Als lid van de AtletenCommissie van NOC*NSF en het ambassadeursteam van het Olympisch Plan 2028 is Vergeer vurig pleitbezorger van de gedachte dat de gehandicaptensport zich het best ontwikkelt als de takken van sport worden ondergebracht bij de reguliere bonden: rolstoeltennis bij de tennisbond, aangepast zwemmen bij de zwembond, rolstoelbasketbal bij de basketbalbond. "Dan heeft de gehandicaptensport zijn natuurlijke plek gevonden en kan Gehandicaptensport Nederland zich ontwikkelen tot kennisbank en paraplu van alle gehandicaptensportorganisaties."

IOC

Waar veel sporters na hun carrière teren op hun roem en verwachten dat het leven vanzelf wel naar ze toekomt, daar werkt Vergeer nu al aan haar competenties. Haar contract als directeur van het ABN AMRO-rolstoeltennistoernooi is zojuist met drie jaar verlengd. "Het is fantastisch zoals ABN AMRO zich hard maakt voor de integratie van de gehandicapten- en valide sport." Daarnaast wil ze een eigen bureau beginnen dat evenementen organiseert, topsporters managet en professioneel werkt aan de profilering van gehandicapte sporters. Ze heeft management, economie en recht gestudeerd aan de HEAO in Utrecht en overweegt een vervolgopleiding aan de Johan Cruyff University. Ook heeft NOC*NSF haar gevraagd mee te doen in het klasje internationale bestuurders, waar sporters en bestuurders worden klaargestoomd voor internationale sportfuncties.

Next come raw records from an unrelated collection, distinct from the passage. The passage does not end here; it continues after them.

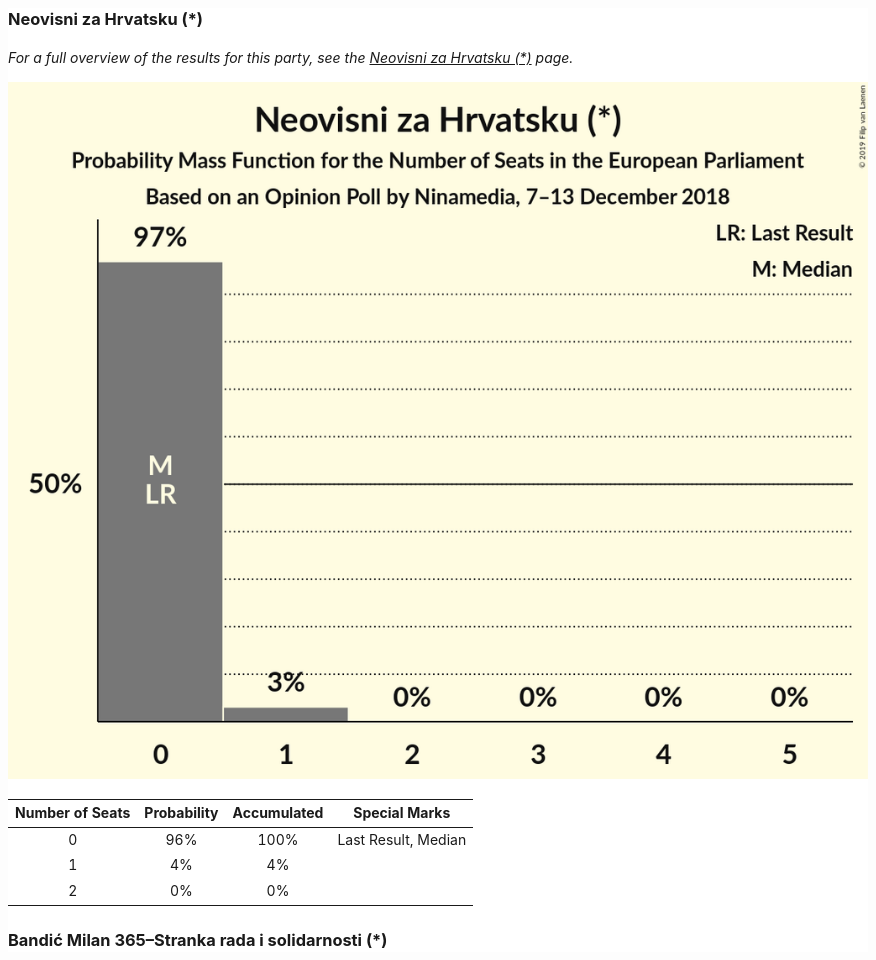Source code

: ### Neovisni za Hrvatsku (*)

*For a full overview of the results for this party, see the [Neovisni za Hrvatsku (*)](party-neovisnizahrvatsku.html) page.*

![Graph with seats probability mass function not yet produced](2018-12-13-Ninamedia-seats-pmf-neovisnizahrvatsku.png "Seats Probability Mass Function")

| Number of Seats | Probability | Accumulated | Special Marks |
|:---------------:|:-----------:|:-----------:|:-------------:|
| 0 | 96% | 100% | Last Result, Median |
| 1 | 4% | 4% |  |
| 2 | 0% | 0% |  |

### Bandić Milan 365–Stranka rada i solidarnosti (*)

Je bent nu al een minstens zo interessante en gekwalificeerde kandidaat voor het IOC als Pieter van den Hoogenband of Richard Krajicek.

"Dank je. Ik zit wel eens in de auto, en dan dwalen mijn gedachten wel eens af in die richting. Zou ik het willen? Ik heb geen idee wat het inhoudt, of het haalbaar is, wat de voorwaarden zijn. Het zou ooit een optie kunnen zijn, maar voorlopig is het te ver vooruitgedacht en ben ik blij met de combinatie Esther Vergeer Foundation, Team ParaStars en mijn directeurschap van het ABN AMRO-toernooi. In al die bezigheden kan ik werken aan de integratie van gehandicaptensport en valide sport, en aan mijn eigen ontwikkeling. Als ik de bestuurlijke richting insla, dan pas als ik er klaar voor ben en de overtuiging heb dat ik het ook helemaal goed kan doen."